Exercise => Keyword search on "pixels": report each line of the records that contains it.

Records contained in a dataset =>

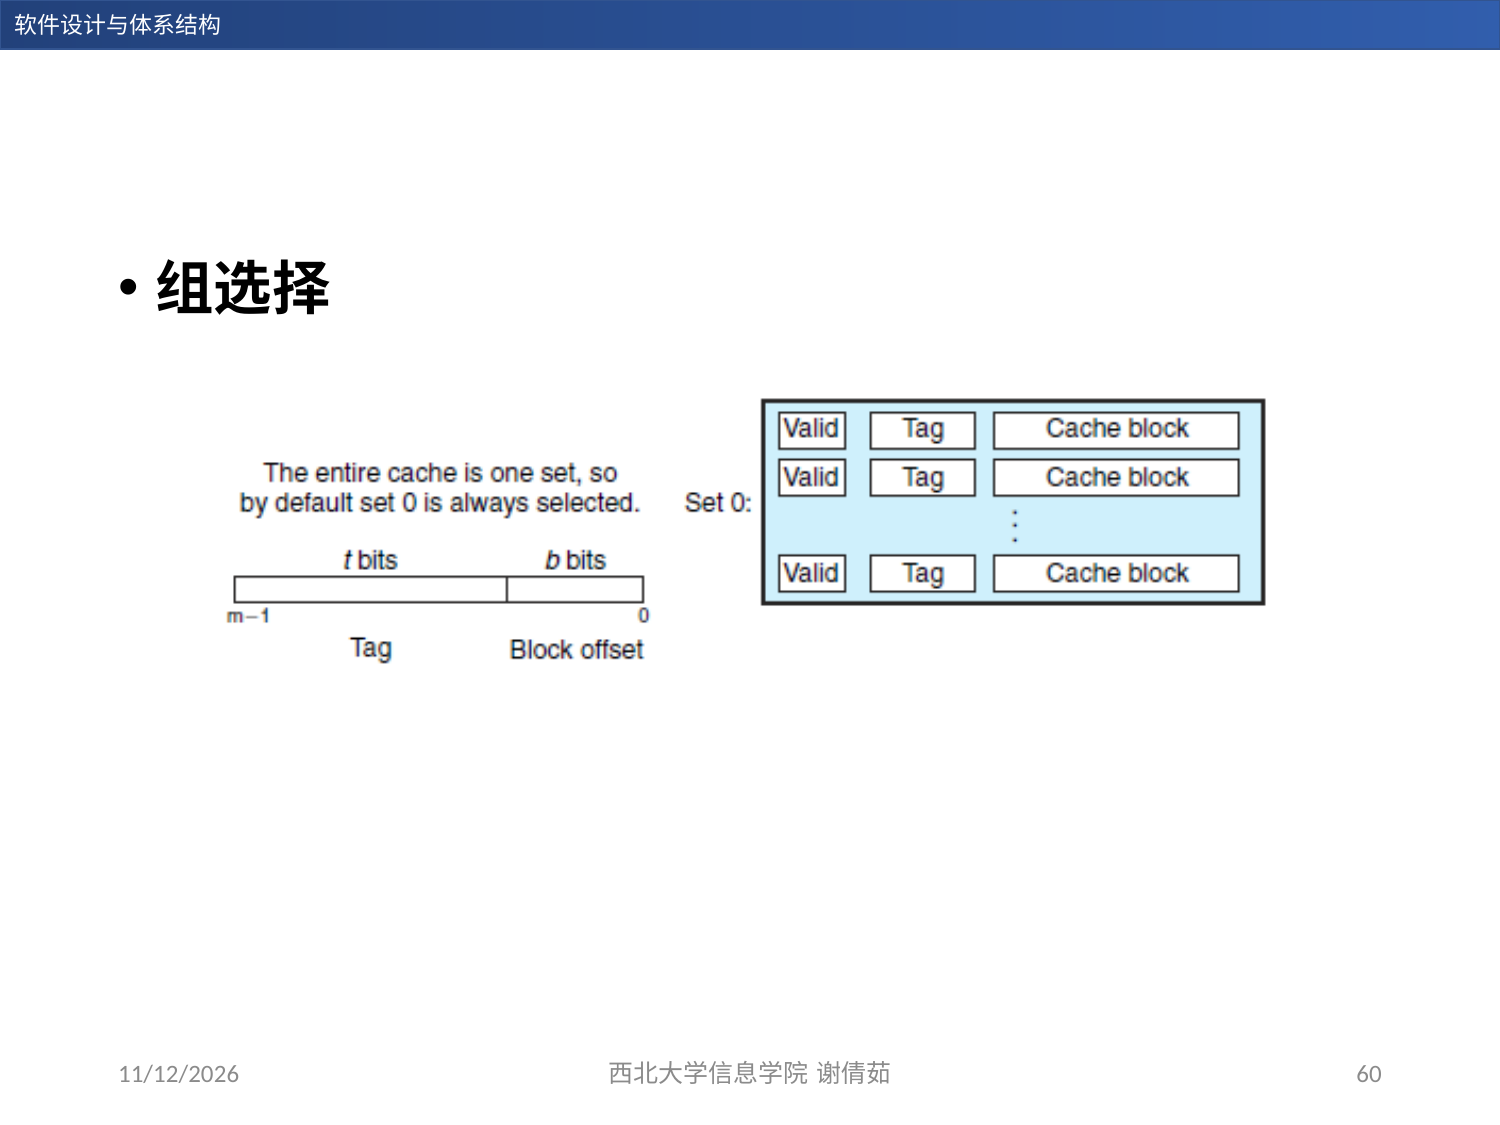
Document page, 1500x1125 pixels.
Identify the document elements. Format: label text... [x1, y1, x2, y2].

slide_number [103, 1042, 441, 1103]
footer 西北大学信息学院 谢倩茹 [496, 1042, 1004, 1103]
slide_number 60 [1059, 1042, 1397, 1103]
picture [215, 361, 1285, 687]
list 组选择 [103, 251, 1397, 966]
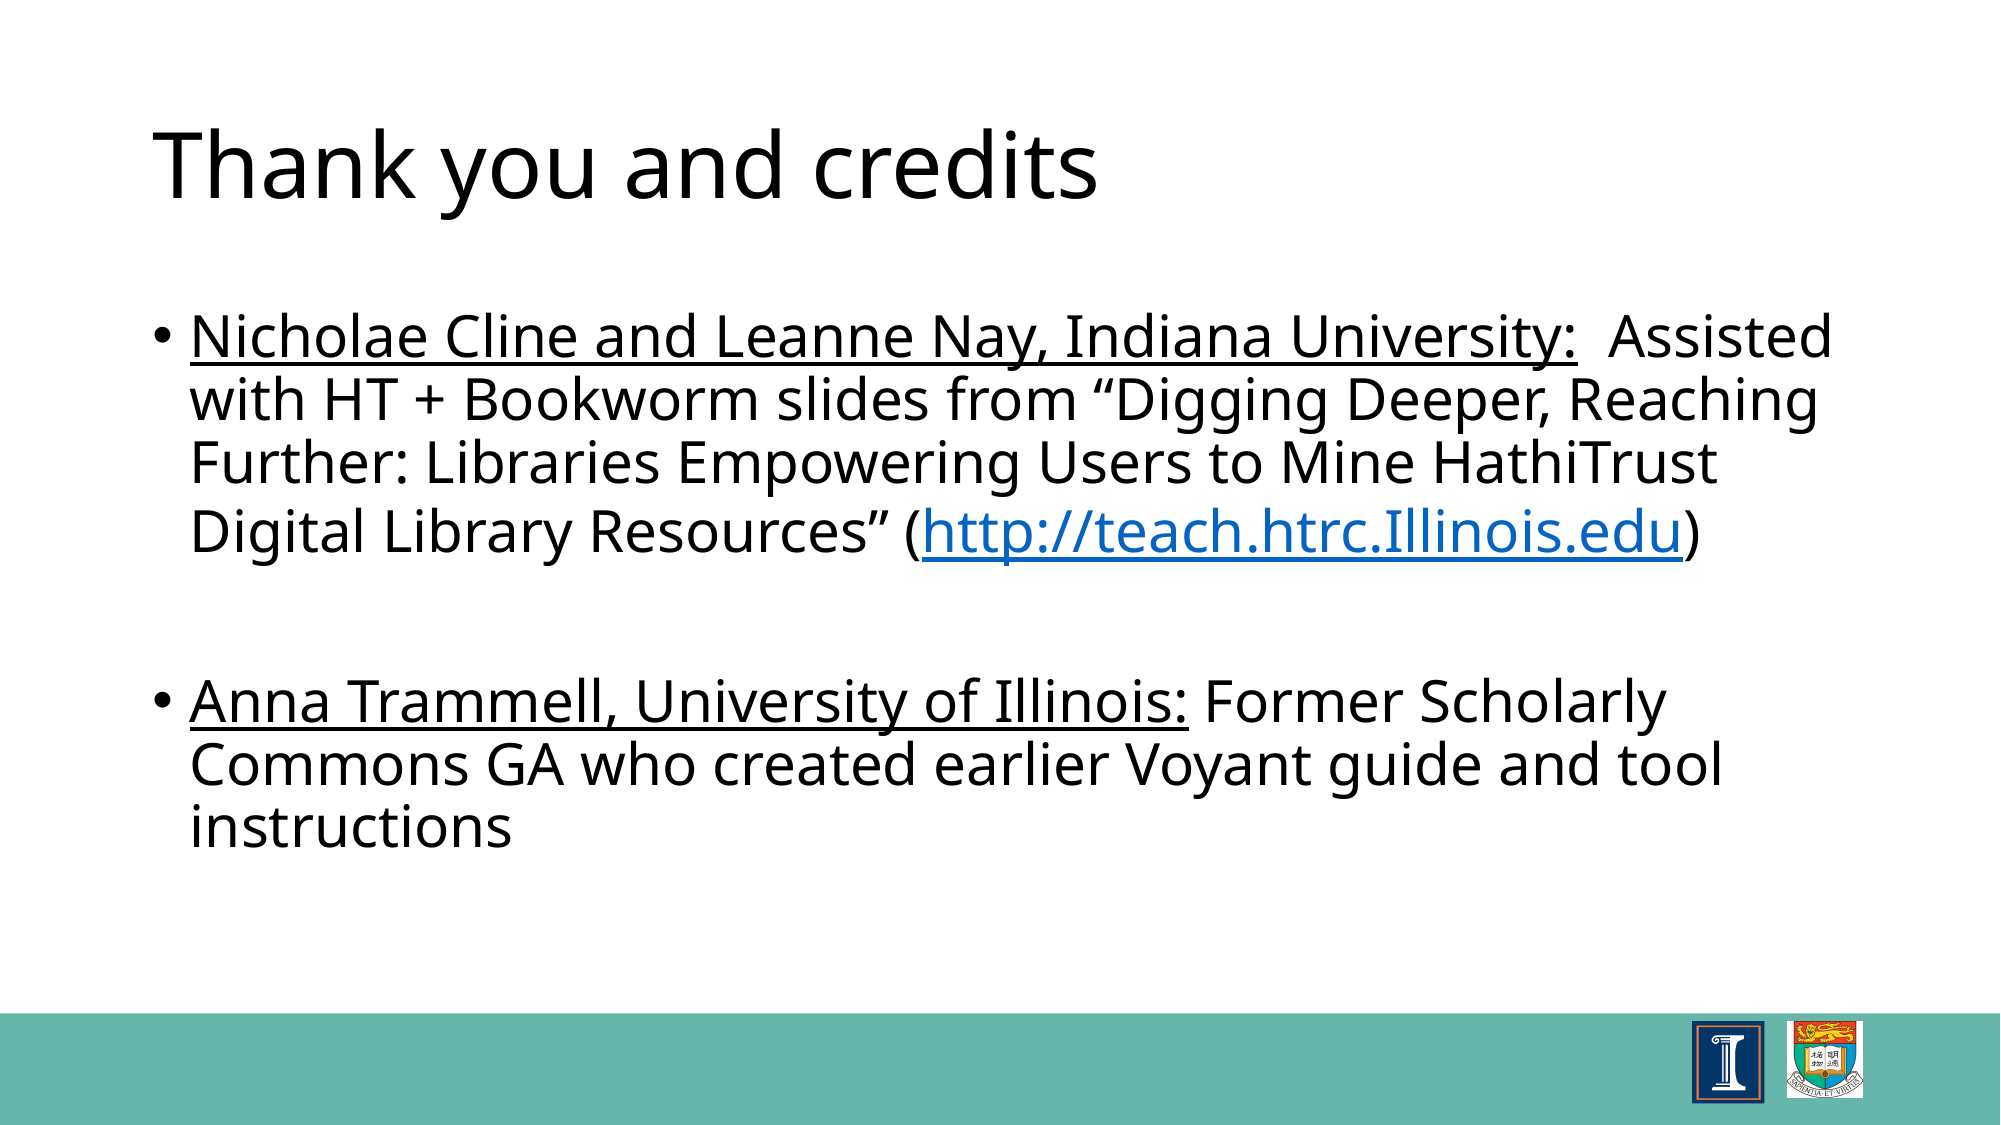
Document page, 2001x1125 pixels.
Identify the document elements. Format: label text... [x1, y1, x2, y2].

list Nicholae Cline and Leanne Nay, Indiana University: Assisted with HT + Bookworm slides from “Digging Deeper, Reaching Further: Libraries Empowering Users to Mine HathiTrust Digital Library Resources” (http://teach.htrc.Illinois.edu) Anna Trammell, University of Illinois: Former Scholarly Commons GA who created earlier Voyant guide and tool instructions [137, 299, 1863, 966]
title Thank you and credits [137, 59, 1863, 278]
picture [1692, 1021, 1765, 1104]
picture [1787, 1021, 1863, 1098]
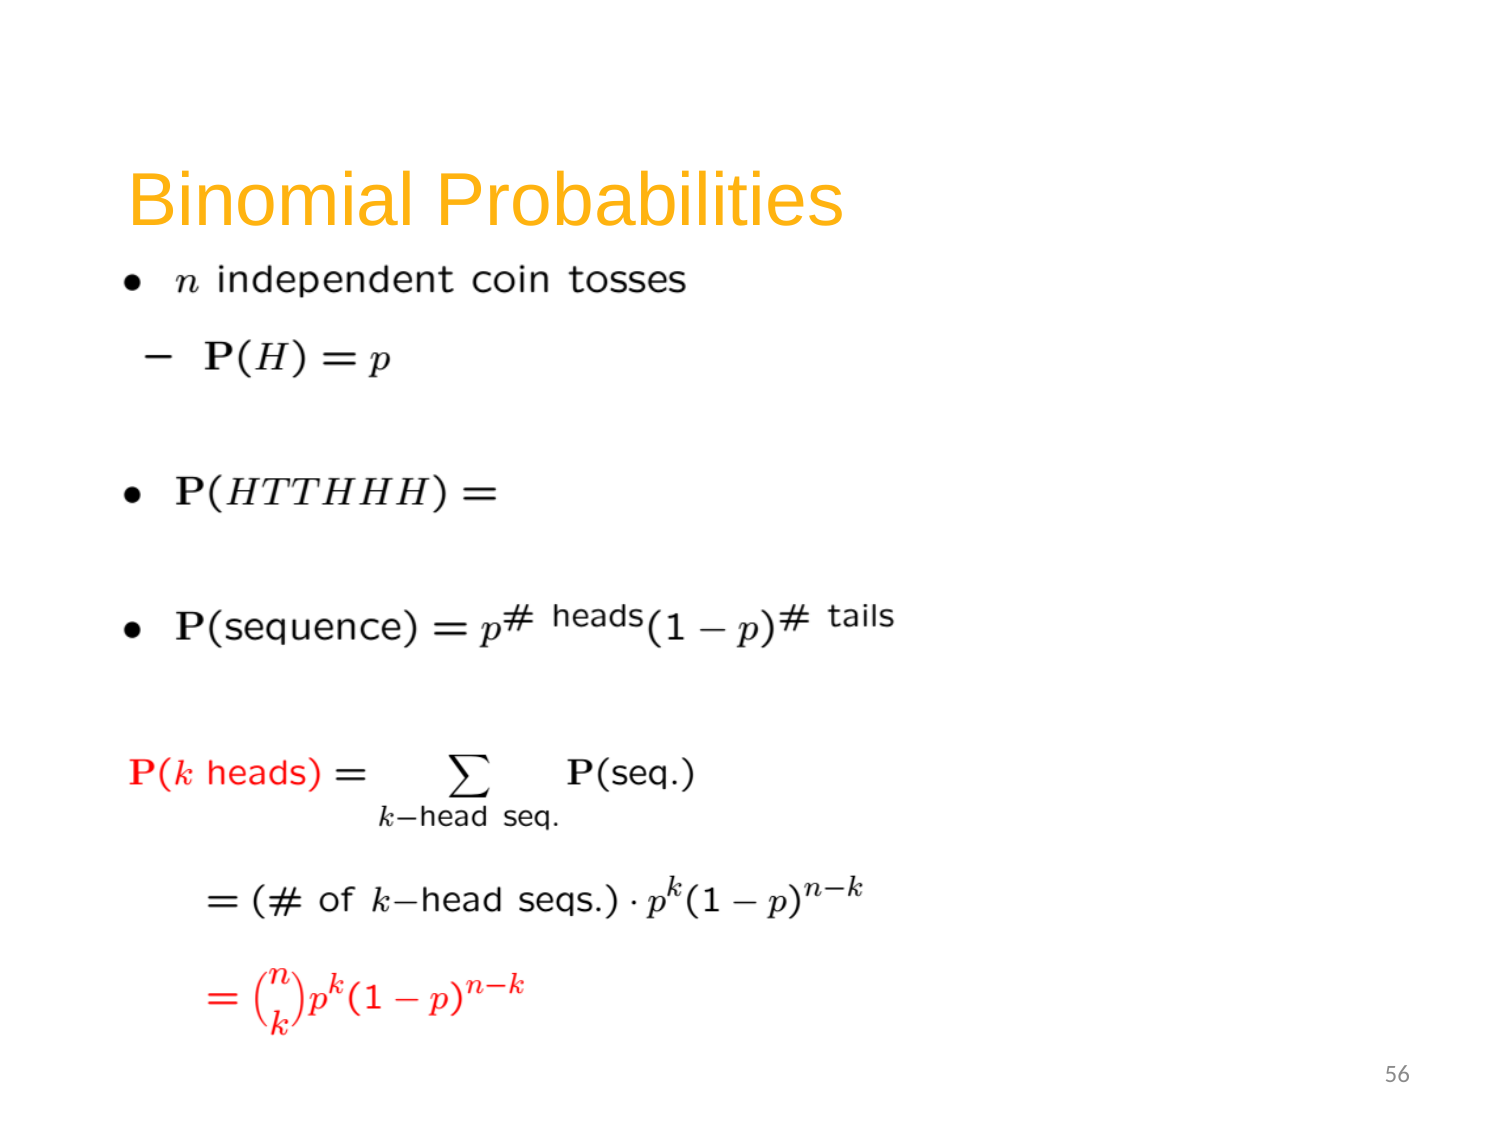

Solution to this exercise =>
Document page, 1500x1125 pixels.
Document page, 2001x1125 pixels.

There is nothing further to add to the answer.